Life sends us plenty of opportunities. Blessings in disguise?

On Thursday, my partner was laid off. Within a hour of this, we also learned that we are being sued in the amount of $35,000 per year (details of who and why I choose to omit). We were already facing one of those ARMs and wondering, like much of America, how we will survive. We knew change was coming. We were prepared that times would be hard. But now we know it's real. In exactly three months (or less), we will have nothing but the income from my coaching practice. No health insurance. No savings. Hmmm. There's more. I won't go into it.

All this can be the making of worst case scenarios that we try not to think about, but here we are. You might be wondering how I reacted in the moment. Did I get scared? Worried? Panic-stricken? Sad? I suppose on some level yes. Maybe for ten seconds. And then I shifted gears consciously.

I was probably honoring my commitment to one of you when I did this. I was on a coaching call. I noticed what was happening. I took some deep breaths. I said a prayer.

Then, I consciously decided: I will respond, not react. I will see this seeming crisis as a blessing rich with opportunities. I will act out of courage and not fear. I will plan instead of worrying. I will give even more freely. I will trust the Universe, God and my support network. I will count my blessings. I will shower the children with more love and patience than ever before. We will figure it out. I will be creative. I will share my process so that we can all learn from it. At the very least, it will be an interesting experiment. Nothing to lose.

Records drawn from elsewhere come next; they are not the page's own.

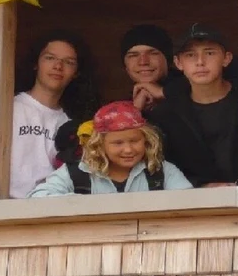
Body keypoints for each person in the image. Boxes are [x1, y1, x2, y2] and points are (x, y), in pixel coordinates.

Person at [148, 24, 238, 188]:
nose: (200, 62)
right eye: (190, 55)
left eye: (209, 53)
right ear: (178, 63)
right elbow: (157, 166)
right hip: (192, 202)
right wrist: (200, 186)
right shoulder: (165, 115)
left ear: (226, 58)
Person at [29, 101, 193, 196]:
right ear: (100, 145)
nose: (128, 150)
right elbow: (38, 197)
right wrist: (84, 205)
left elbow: (188, 202)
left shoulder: (161, 171)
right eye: (118, 143)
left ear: (146, 140)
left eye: (134, 141)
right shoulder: (78, 172)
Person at [10, 33, 96, 200]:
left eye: (69, 62)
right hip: (1, 210)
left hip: (47, 210)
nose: (58, 66)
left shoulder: (71, 125)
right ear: (36, 63)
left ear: (76, 72)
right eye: (50, 58)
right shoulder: (8, 107)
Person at [121, 23, 179, 113]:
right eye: (133, 55)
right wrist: (135, 111)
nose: (143, 62)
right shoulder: (125, 105)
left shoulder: (193, 90)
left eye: (153, 53)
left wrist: (163, 92)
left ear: (168, 60)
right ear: (126, 66)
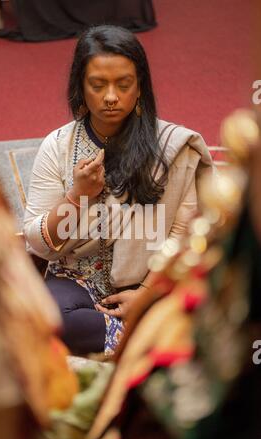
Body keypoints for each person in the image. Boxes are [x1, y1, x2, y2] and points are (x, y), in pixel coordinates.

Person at [23, 25, 213, 356]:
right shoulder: (58, 146)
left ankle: (140, 329)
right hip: (77, 277)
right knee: (48, 319)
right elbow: (38, 242)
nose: (111, 96)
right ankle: (142, 338)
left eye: (123, 84)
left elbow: (185, 231)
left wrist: (146, 291)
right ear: (81, 88)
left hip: (150, 278)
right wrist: (78, 195)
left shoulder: (172, 146)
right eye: (98, 85)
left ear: (140, 88)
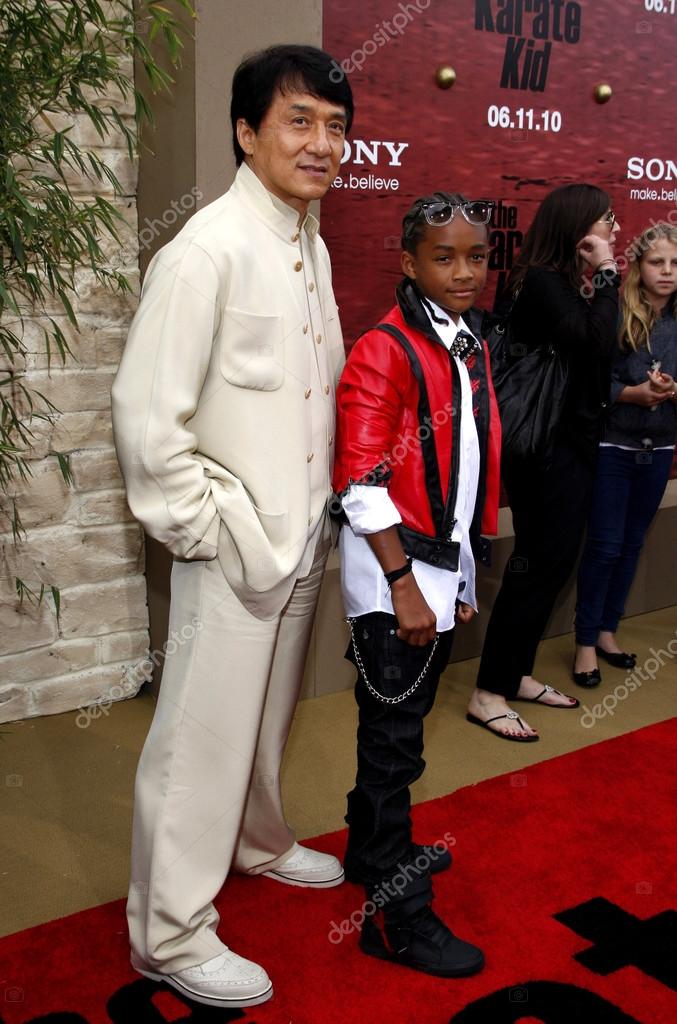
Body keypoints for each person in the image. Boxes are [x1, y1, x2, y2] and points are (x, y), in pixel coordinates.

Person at [111, 45, 353, 1010]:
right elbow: (144, 414)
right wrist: (206, 529)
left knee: (264, 718)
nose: (322, 142)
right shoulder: (204, 248)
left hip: (302, 537)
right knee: (197, 741)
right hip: (233, 544)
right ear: (247, 132)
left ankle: (255, 839)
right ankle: (167, 932)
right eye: (299, 121)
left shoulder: (310, 240)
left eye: (336, 124)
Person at [332, 192, 501, 976]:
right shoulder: (384, 349)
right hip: (391, 574)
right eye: (445, 257)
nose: (464, 271)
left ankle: (369, 852)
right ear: (408, 262)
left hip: (437, 566)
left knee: (399, 729)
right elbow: (361, 487)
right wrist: (403, 585)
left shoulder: (466, 342)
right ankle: (396, 921)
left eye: (475, 255)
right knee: (394, 743)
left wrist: (461, 573)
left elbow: (462, 476)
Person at [465, 183, 621, 741]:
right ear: (578, 228)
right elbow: (596, 340)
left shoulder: (554, 283)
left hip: (569, 447)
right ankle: (487, 694)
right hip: (547, 452)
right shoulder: (541, 283)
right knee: (536, 566)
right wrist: (606, 273)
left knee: (552, 565)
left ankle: (514, 674)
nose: (615, 232)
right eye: (607, 222)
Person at [574, 222, 677, 683]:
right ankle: (583, 645)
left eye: (675, 264)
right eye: (657, 262)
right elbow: (589, 383)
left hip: (661, 448)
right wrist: (630, 394)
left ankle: (606, 631)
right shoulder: (614, 313)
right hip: (614, 446)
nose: (668, 272)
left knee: (632, 544)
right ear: (638, 265)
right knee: (605, 546)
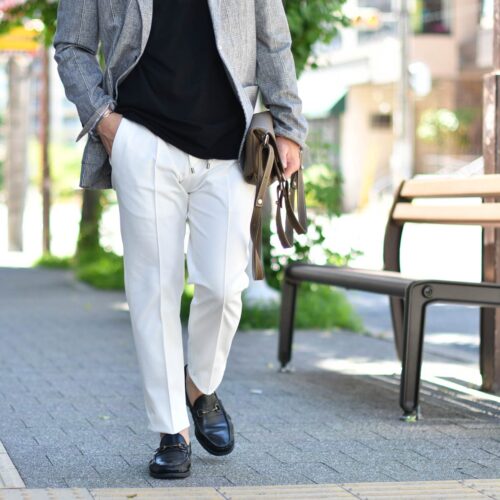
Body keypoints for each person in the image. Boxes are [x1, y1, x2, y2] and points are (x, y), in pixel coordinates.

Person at [53, 0, 308, 480]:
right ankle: (172, 428)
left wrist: (289, 126)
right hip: (142, 139)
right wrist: (105, 122)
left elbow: (272, 39)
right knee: (154, 291)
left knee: (225, 286)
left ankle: (199, 386)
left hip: (230, 147)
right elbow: (72, 45)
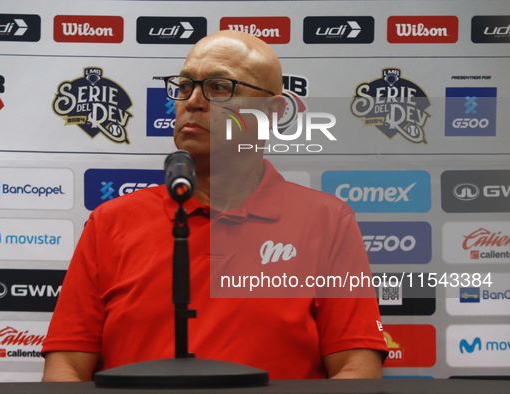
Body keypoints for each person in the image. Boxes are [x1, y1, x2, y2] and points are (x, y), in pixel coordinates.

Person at [41, 30, 387, 381]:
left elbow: (356, 368)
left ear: (273, 112)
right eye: (185, 85)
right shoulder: (110, 222)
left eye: (219, 87)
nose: (192, 101)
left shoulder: (327, 221)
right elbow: (66, 368)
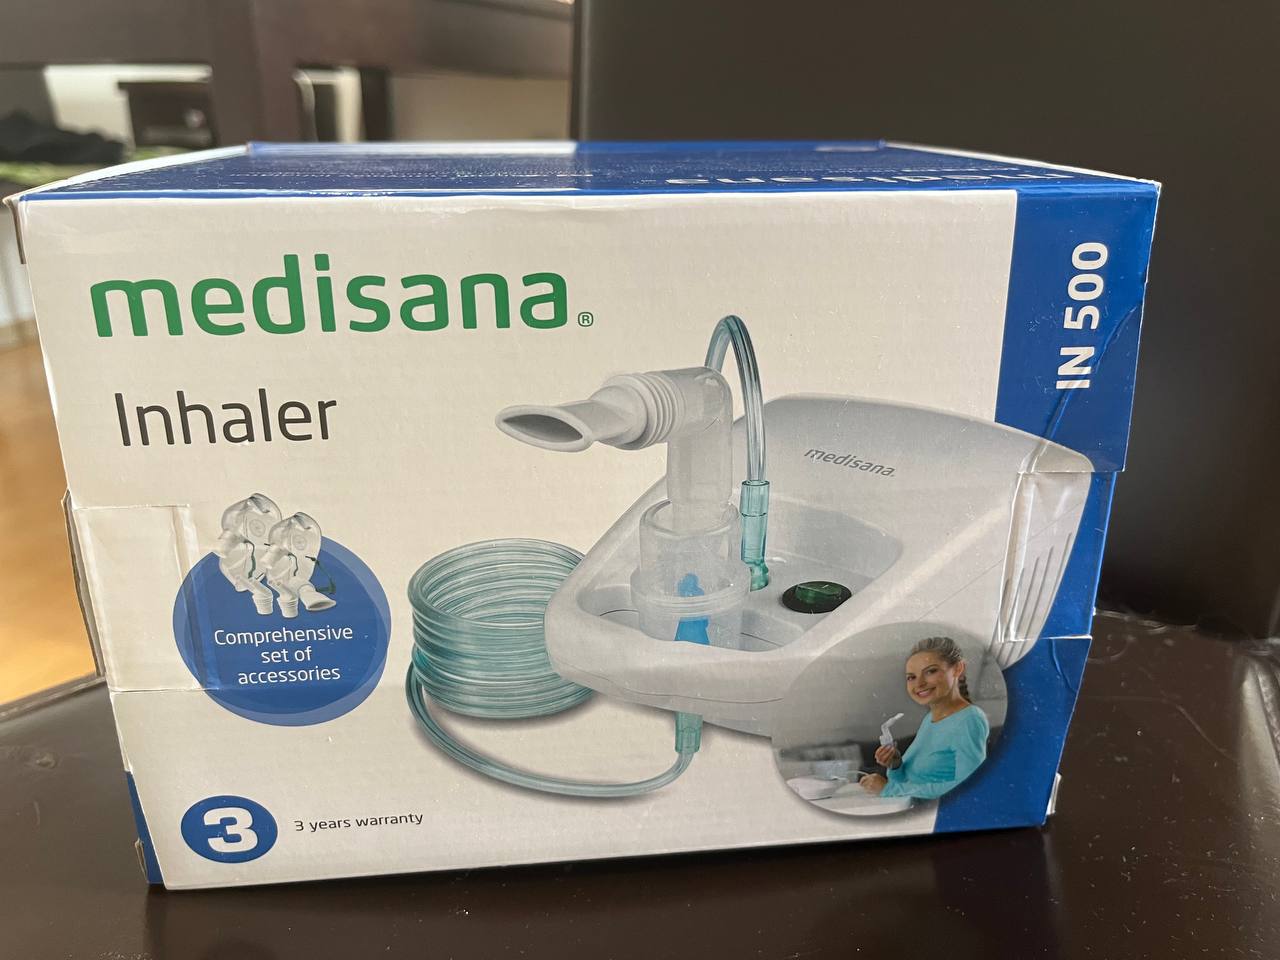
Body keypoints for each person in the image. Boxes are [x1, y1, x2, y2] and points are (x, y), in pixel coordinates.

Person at [861, 636, 989, 800]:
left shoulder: (969, 719)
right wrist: (895, 764)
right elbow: (909, 782)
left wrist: (889, 789)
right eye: (911, 677)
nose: (919, 684)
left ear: (958, 668)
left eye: (930, 671)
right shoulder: (930, 719)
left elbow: (970, 787)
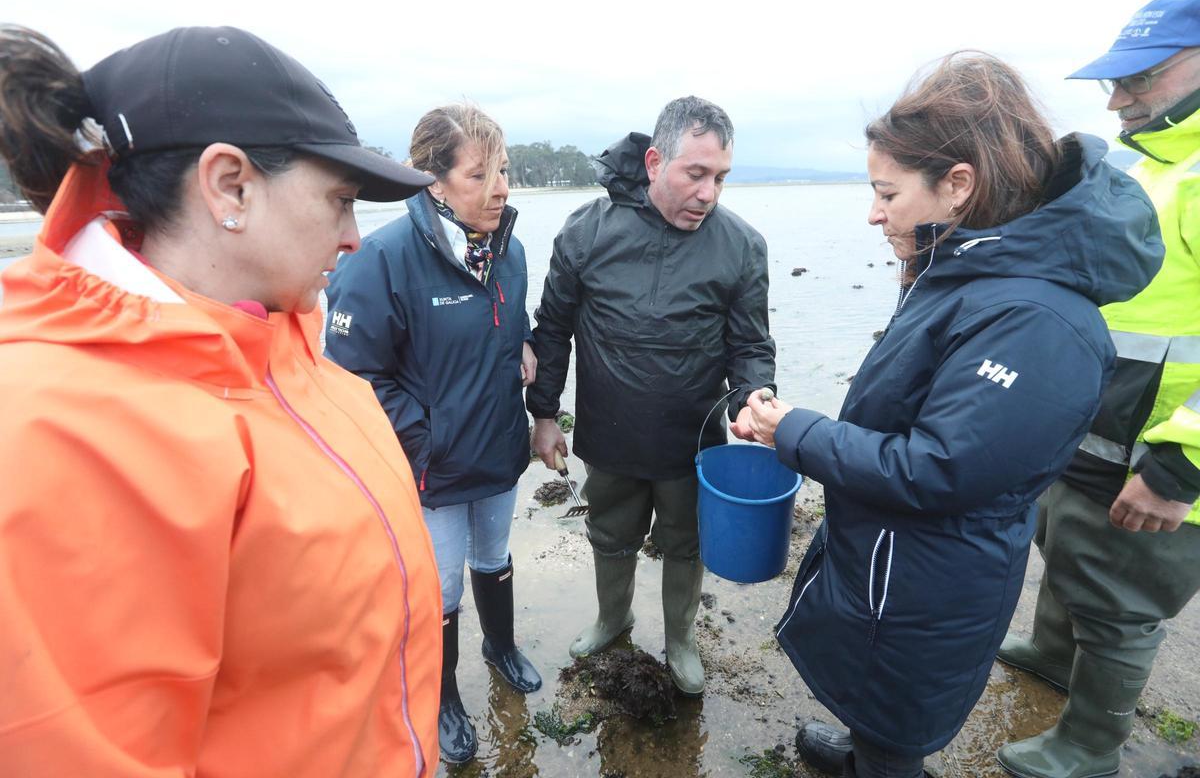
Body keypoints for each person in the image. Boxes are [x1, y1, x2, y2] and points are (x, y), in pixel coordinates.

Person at [0, 26, 443, 777]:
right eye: (339, 200)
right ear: (230, 184)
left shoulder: (279, 342)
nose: (354, 238)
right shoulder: (69, 433)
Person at [745, 53, 1163, 778]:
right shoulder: (972, 267)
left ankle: (883, 759)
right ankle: (865, 747)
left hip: (931, 578)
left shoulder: (1038, 321)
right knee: (877, 699)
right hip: (892, 558)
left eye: (887, 192)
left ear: (959, 184)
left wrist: (795, 432)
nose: (874, 212)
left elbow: (941, 470)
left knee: (900, 719)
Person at [996, 0, 1200, 778]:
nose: (1117, 98)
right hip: (1095, 426)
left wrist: (1179, 465)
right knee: (1067, 541)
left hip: (1160, 452)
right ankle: (1051, 650)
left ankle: (1088, 746)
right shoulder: (1148, 162)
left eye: (1140, 77)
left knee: (1121, 600)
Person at [527, 96, 776, 696]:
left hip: (693, 441)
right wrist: (543, 415)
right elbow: (552, 329)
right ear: (655, 161)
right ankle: (613, 618)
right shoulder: (586, 232)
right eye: (696, 173)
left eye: (720, 177)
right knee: (609, 533)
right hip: (608, 433)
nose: (709, 192)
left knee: (687, 541)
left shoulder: (741, 246)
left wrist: (755, 398)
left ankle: (681, 638)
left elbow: (751, 345)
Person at [325, 104, 540, 764]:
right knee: (438, 587)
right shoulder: (381, 260)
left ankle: (499, 647)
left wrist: (525, 353)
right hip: (434, 469)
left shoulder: (510, 251)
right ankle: (442, 694)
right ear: (433, 183)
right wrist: (426, 442)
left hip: (498, 451)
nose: (501, 186)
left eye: (504, 169)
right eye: (480, 174)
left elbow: (508, 333)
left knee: (495, 556)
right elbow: (351, 376)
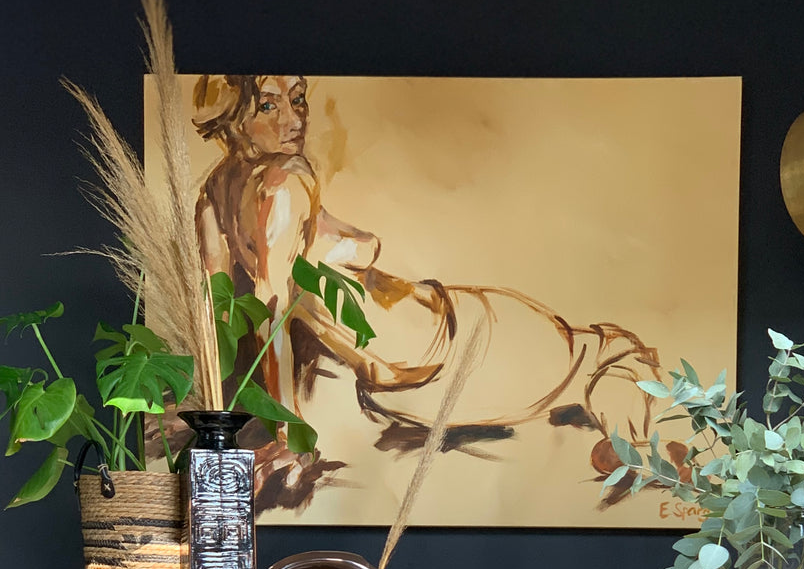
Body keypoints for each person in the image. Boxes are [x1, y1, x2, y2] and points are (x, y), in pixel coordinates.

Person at [192, 73, 666, 513]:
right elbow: (248, 312)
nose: (293, 120)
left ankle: (643, 444)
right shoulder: (257, 186)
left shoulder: (250, 185)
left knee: (588, 351)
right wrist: (284, 434)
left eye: (297, 100)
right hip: (423, 363)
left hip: (441, 341)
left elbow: (249, 311)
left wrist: (287, 436)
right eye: (270, 106)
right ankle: (636, 435)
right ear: (233, 121)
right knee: (588, 349)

A crisis does not have to be a crisis unless you make it one.

So, here I am. And here you are. As one of you said to me today, we are on some level responsible to one another.

Stay tuned. If you are willing to listen, I will think out loud in the weeks ahead as Charles (my partner) and I prayerfully, calmly, systematically think through how we can honor our values and vision while taking care of our collective needs. A life plan. Not for one, but for all five of us. We're in the same place as many of you: Trying to make our way in uncertain times. Potentially fearful times. We choose otherwise. We don't have the answers yet. We may stumble. We might fail. But, we are going to figure it out.

Let us figure it out together. What are your thoughts?